Give back exactly the stretch of data below from the line holding "ITM Web of Conferences 45, 01030 (2022)" through the line holding "SML reflects the", both ends included, and leave the remaining lines out.

*** Begin section ***

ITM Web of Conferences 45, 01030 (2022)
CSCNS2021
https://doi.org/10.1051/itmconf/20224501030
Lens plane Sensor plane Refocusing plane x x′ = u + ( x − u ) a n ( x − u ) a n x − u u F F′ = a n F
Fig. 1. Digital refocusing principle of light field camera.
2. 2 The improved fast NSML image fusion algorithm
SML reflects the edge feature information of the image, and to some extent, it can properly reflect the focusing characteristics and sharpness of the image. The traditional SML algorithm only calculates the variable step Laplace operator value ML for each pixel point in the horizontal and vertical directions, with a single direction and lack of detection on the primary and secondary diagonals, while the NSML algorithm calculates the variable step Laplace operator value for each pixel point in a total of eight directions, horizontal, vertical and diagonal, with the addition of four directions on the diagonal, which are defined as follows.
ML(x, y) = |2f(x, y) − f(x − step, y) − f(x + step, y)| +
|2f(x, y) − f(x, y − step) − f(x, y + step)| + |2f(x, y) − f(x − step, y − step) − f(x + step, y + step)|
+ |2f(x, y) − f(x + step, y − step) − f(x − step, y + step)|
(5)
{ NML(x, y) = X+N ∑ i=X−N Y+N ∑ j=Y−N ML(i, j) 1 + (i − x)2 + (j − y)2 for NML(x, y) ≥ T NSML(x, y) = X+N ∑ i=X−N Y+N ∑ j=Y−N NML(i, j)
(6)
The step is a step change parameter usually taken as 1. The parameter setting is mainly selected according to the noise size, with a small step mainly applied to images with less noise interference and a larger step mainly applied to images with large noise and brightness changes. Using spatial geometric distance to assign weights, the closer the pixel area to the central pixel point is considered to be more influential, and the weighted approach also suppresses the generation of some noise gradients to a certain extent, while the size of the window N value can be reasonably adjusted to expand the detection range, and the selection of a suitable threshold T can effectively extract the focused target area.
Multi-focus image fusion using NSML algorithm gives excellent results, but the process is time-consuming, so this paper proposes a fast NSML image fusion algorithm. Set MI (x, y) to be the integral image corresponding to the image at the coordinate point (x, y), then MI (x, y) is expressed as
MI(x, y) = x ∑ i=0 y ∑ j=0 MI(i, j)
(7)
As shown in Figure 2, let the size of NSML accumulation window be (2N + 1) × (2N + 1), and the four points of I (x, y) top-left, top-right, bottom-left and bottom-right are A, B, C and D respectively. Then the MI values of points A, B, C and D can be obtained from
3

*** End section ***
*** Begin section ***

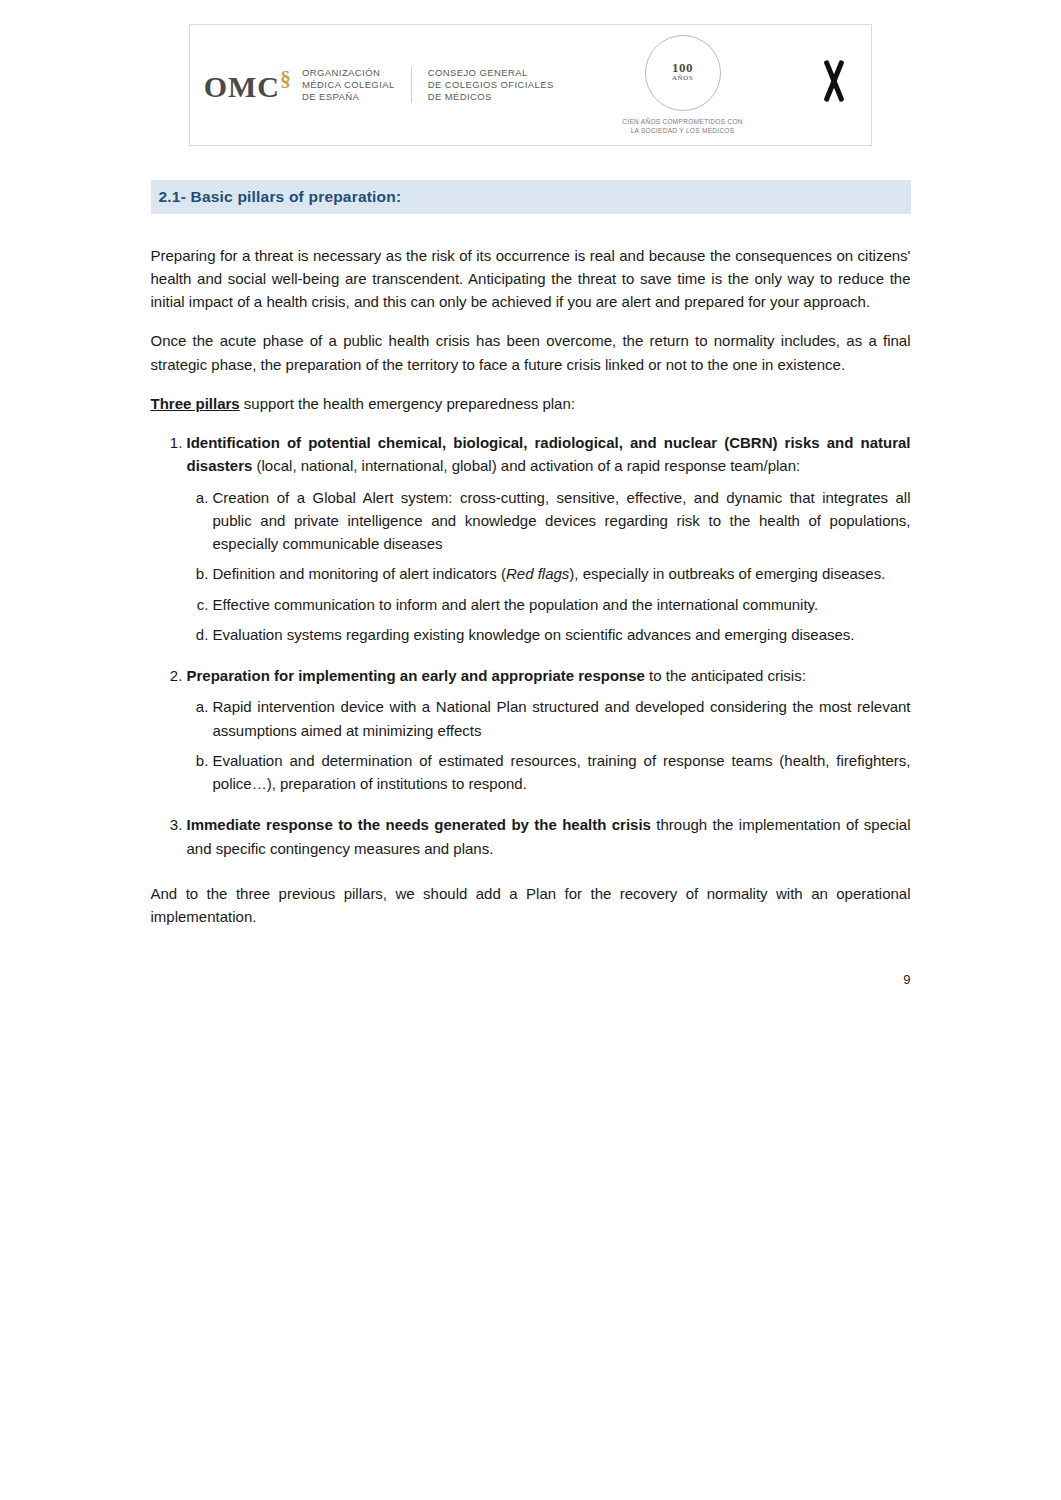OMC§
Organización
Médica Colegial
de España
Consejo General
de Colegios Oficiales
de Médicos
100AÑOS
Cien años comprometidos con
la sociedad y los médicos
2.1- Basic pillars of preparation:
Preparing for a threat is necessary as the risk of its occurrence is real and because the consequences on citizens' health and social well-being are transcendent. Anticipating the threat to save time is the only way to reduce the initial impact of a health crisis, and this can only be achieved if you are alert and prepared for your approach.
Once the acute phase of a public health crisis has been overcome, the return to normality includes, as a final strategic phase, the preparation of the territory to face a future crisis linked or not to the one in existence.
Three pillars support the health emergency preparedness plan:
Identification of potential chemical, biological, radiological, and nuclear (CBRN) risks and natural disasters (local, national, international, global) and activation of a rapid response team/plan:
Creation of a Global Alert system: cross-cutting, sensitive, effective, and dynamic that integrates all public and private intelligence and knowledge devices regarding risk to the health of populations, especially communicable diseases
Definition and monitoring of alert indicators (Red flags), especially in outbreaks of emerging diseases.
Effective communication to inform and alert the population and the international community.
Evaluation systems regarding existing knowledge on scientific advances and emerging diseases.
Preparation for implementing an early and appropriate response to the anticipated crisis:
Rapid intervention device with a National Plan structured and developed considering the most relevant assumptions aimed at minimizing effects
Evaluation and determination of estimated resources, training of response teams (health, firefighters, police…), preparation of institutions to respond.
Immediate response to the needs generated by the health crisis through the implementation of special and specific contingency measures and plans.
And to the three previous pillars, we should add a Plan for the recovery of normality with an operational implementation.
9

*** End section ***

* [Expected answer]:
ITM Web of Conferences 45, 01030 (2022)
CSCNS2021
https://doi.org/10.1051/itmconf/20224501030
Lens plane Sensor plane Refocusing plane x x′ = u + ( x − u ) a n ( x − u ) a n x − u u F F′ = a n F
Fig. 1. Digital refocusing principle of light field camera.
2. 2 The improved fast NSML image fusion algorithm
SML reflects the edge feature information of the image, and to some extent, it can properly reflect the focusing characteristics and sharpness of the image. The traditional SML algorithm only calculates the variable step Laplace operator value ML for each pixel point in the horizontal and vertical directions, with a single direction and lack of detection on the primary and secondary diagonals, while the NSML algorithm calculates the variable step Laplace operator value for each pixel point in a total of eight directions, horizontal, vertical and diagonal, with the addition of four directions on the diagonal, which are defined as follows.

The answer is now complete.